Incapable de supporter la vue de ce qu’il a créé, Victor sort précipitamment de la pièce et marche de long en large toute la nuit. Le sommeil n’apporte que les cauchemars les plus terribles : des rêves où Elizabeth se transforme en cadavre dans ses bras. À son réveil, il découvre la Créature debout devant le rideau du lit, qui le regarde avec des yeux terribles. Victor s’enfuit en courant à l’étage inférieur et passe le reste de la nuit dans la cour.
Le lendemain matin, Victor rencontre Henry Clerval qui arrive à l’auberge. Leurs retrouvailles leur apportent une joie passagère jusqu’à ce que Victor monte précipitamment à l’étage et découvre, à son immense soulagement, que le monstre s’est enfui. Cependant, sa terreur le submerge : il croit voir le spectre du monstre et s’effondre en crise, ce qui marque le début d’une longue fièvre nerveuse qui le clouera au lit pendant des mois.

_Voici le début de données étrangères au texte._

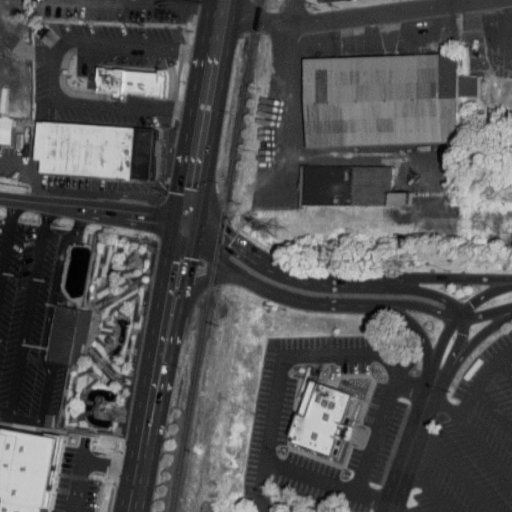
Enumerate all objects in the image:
road: (445, 1)
road: (148, 6)
road: (347, 15)
road: (24, 49)
road: (53, 68)
building: (117, 75)
building: (129, 80)
building: (373, 92)
road: (285, 96)
building: (383, 101)
road: (208, 111)
building: (0, 122)
building: (7, 128)
building: (84, 143)
building: (95, 152)
road: (30, 170)
building: (338, 179)
building: (347, 186)
road: (94, 209)
traffic signals: (189, 223)
power tower: (273, 227)
railway: (215, 256)
road: (343, 281)
road: (423, 291)
road: (193, 292)
road: (482, 295)
road: (309, 301)
road: (27, 310)
road: (485, 313)
building: (56, 328)
road: (413, 329)
building: (68, 335)
road: (439, 341)
road: (466, 347)
road: (451, 355)
road: (491, 364)
road: (161, 367)
road: (504, 368)
road: (280, 372)
road: (429, 381)
road: (414, 383)
road: (465, 402)
road: (442, 405)
road: (493, 407)
road: (422, 410)
building: (310, 411)
building: (320, 416)
road: (27, 420)
parking lot: (471, 441)
road: (370, 451)
road: (484, 451)
road: (84, 462)
building: (19, 466)
building: (26, 470)
road: (399, 471)
road: (452, 471)
road: (309, 476)
road: (423, 487)
road: (389, 509)
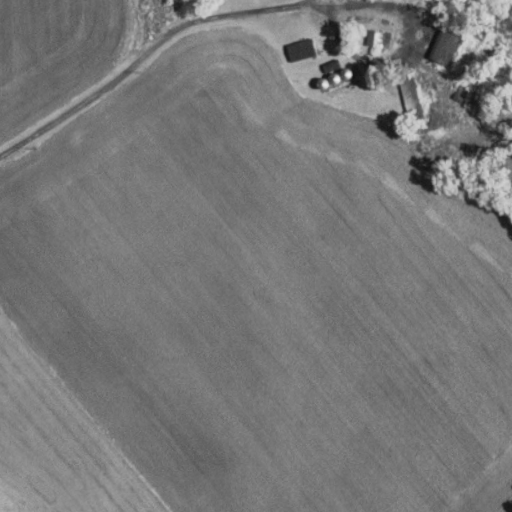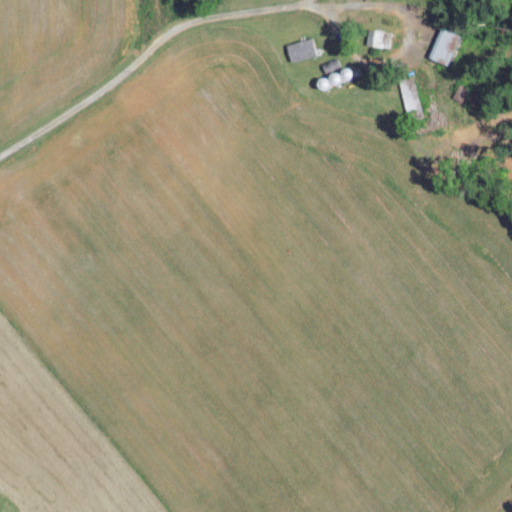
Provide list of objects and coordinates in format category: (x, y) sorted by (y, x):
road: (161, 34)
building: (377, 37)
building: (441, 46)
building: (299, 49)
building: (330, 78)
building: (409, 96)
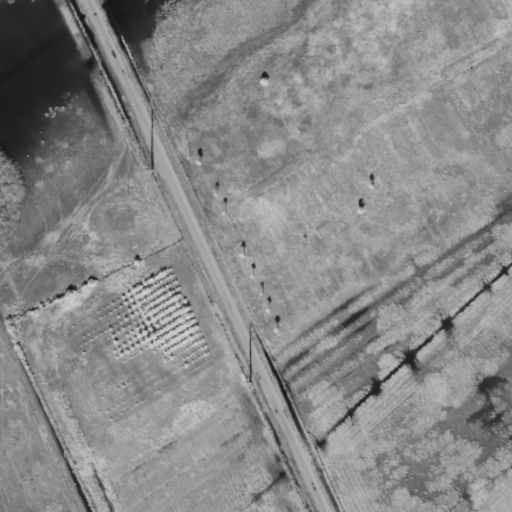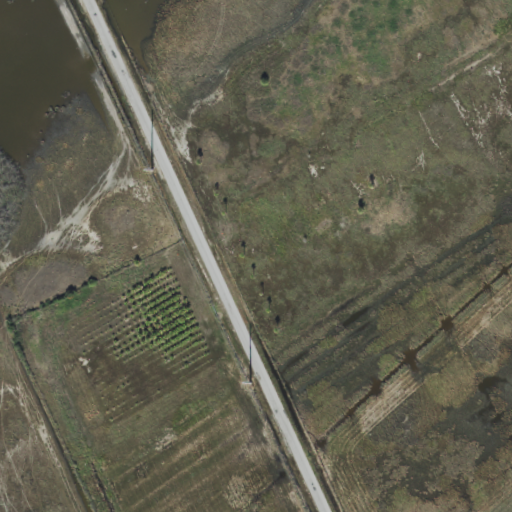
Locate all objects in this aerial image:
road: (208, 256)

L’éducation de la Créature
Éveil et Survie
La Créature décrit ses premiers moments avec difficulté — une multiplicité déroutante de sensations simultanées. Au fil du temps, elle a appris à distinguer le fonctionnement de ses différents sens. Elle a trouvé une forêt près d’Ingolstadt, s’est allongée au bord d’un ruisseau pour se reposer, et a été rapidement tourmentée par la faim et la soif. Elle a mangé des baies et bu au ruisseau, surmontant le sommeil.

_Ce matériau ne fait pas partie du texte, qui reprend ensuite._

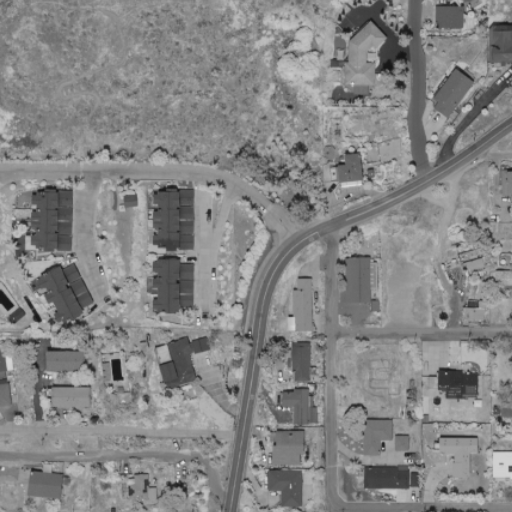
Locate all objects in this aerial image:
building: (447, 18)
building: (500, 45)
building: (360, 58)
building: (359, 90)
road: (418, 91)
building: (449, 94)
building: (346, 168)
road: (163, 172)
building: (505, 183)
road: (434, 196)
building: (129, 201)
building: (170, 220)
building: (48, 221)
road: (85, 237)
road: (211, 246)
road: (442, 248)
road: (288, 256)
building: (499, 278)
building: (359, 279)
road: (207, 281)
building: (169, 285)
building: (61, 291)
building: (298, 307)
building: (470, 310)
road: (420, 334)
building: (7, 360)
building: (62, 361)
building: (179, 362)
building: (300, 362)
building: (453, 383)
building: (4, 394)
building: (68, 397)
building: (297, 406)
building: (504, 409)
road: (121, 430)
building: (374, 435)
building: (399, 443)
building: (283, 448)
road: (128, 453)
building: (454, 453)
road: (333, 455)
building: (500, 465)
building: (384, 478)
building: (41, 485)
building: (284, 486)
building: (139, 488)
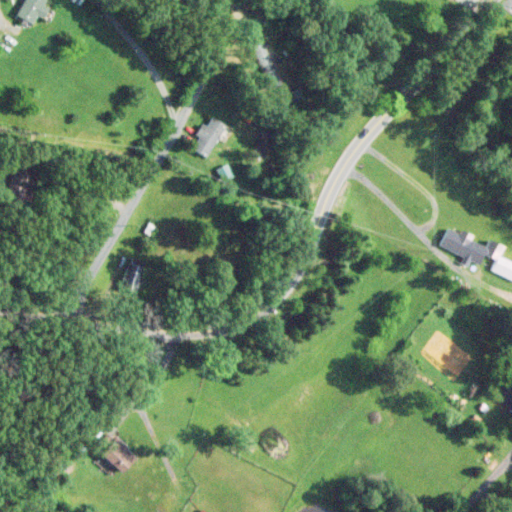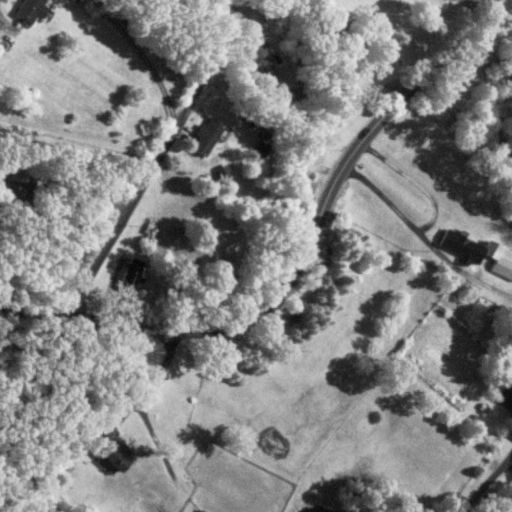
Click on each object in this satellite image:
building: (34, 9)
road: (109, 16)
building: (210, 137)
road: (154, 161)
road: (380, 198)
road: (312, 232)
building: (462, 245)
building: (502, 266)
building: (132, 273)
road: (33, 310)
building: (508, 387)
building: (117, 453)
building: (202, 510)
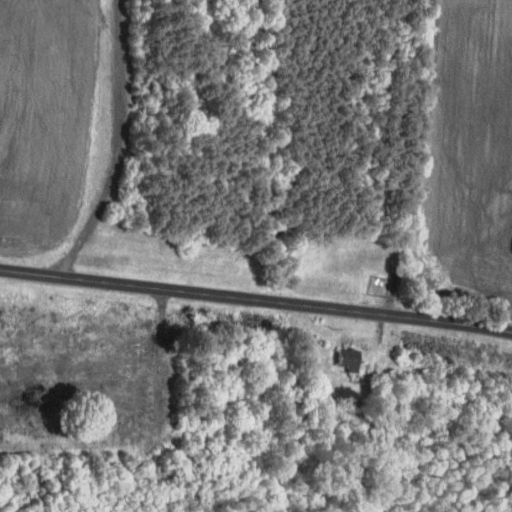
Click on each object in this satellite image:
road: (256, 298)
building: (343, 358)
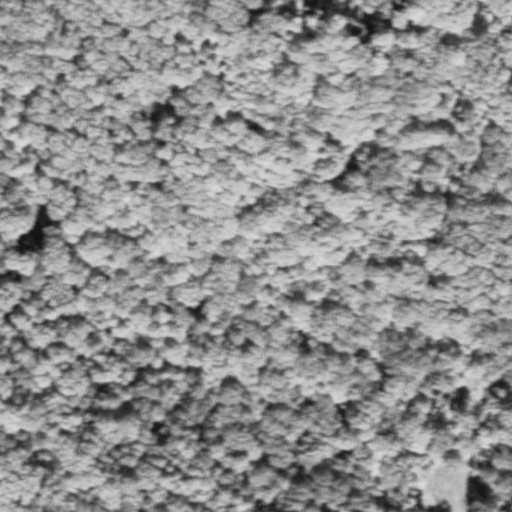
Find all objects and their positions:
road: (63, 452)
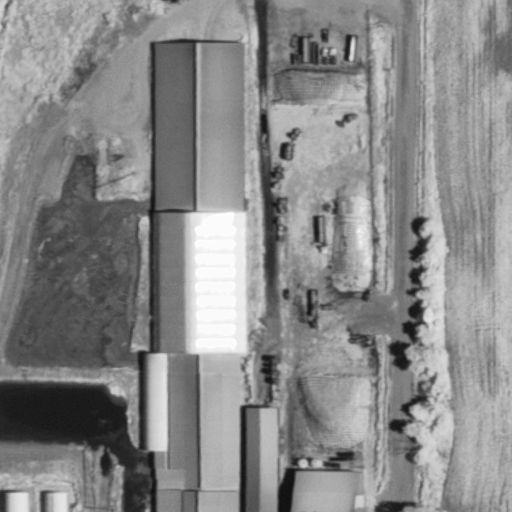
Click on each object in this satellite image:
road: (176, 14)
road: (401, 256)
building: (320, 268)
building: (204, 359)
building: (268, 402)
building: (60, 502)
building: (21, 503)
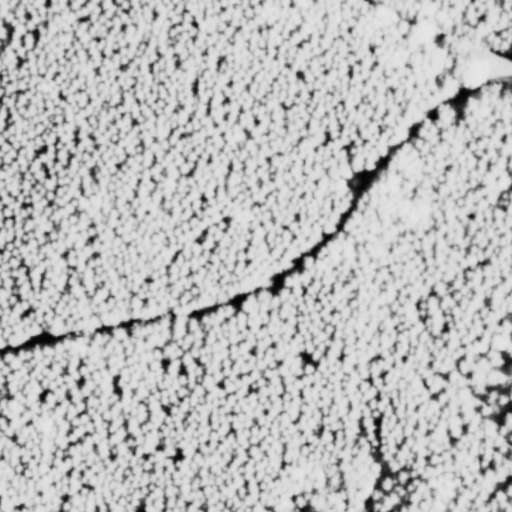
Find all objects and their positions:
road: (446, 29)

Au réveil dans le noir, elle se sentait froide et désolée. Une lune radieuse se levant parmi les arbres la remplissait de plaisir. Elle a ramassé des baies et a trouvé une immense cape sous un arbre. Son esprit ne contenait aucune idée distincte ; tout était confus. Seule la lune brillante retenait son attention. Plusieurs jours et nuits s’écoulèrent, et elle commença à distinguer ses sensations les unes des autres. Elle découvrit que des sons agréables provenaient des gorges de petits animaux ailés — des oiseaux dont les chants avaient souvent intercepté la lumière parvenant à ses yeux.
Un jour, oppressée par le froid, la Créature découvrit un feu laissé par des mendiants errants. Elle éprouva de la joie face à la chaleur, mais dans son enthousiasme, elle plongea la main dans les braises ardentes, la retirant rapidement avec un cri de douleur. Elle réfléchit à l’étrange paradoxe selon lequel une même cause pouvait produire des effets opposés. En examinant les matériaux du feu, elle découvrit qu’il était composé de bois. Elle observa que le bois humide placé près de la chaleur séchait et s’enflammait. Elle apprit à préserver son feu en le recouvrant de bois sec et de feuilles, et découvrit que le feu procurait aussi bien de la lumière que de la chaleur.
La famille De Lacey
Incapable de dormir, la Créature réfléchit aux événements de la journée et aux manières douces des habitants de la chaumière qu’il a observés. Malgré son vif désir de se joindre à eux, il se souvient vivement du traitement brutal qu’il a subi de la part des villageois. Cela le convainc qu’il doit rester caché dans sa hutte tout en observant la famille et en étudiant leurs agissements.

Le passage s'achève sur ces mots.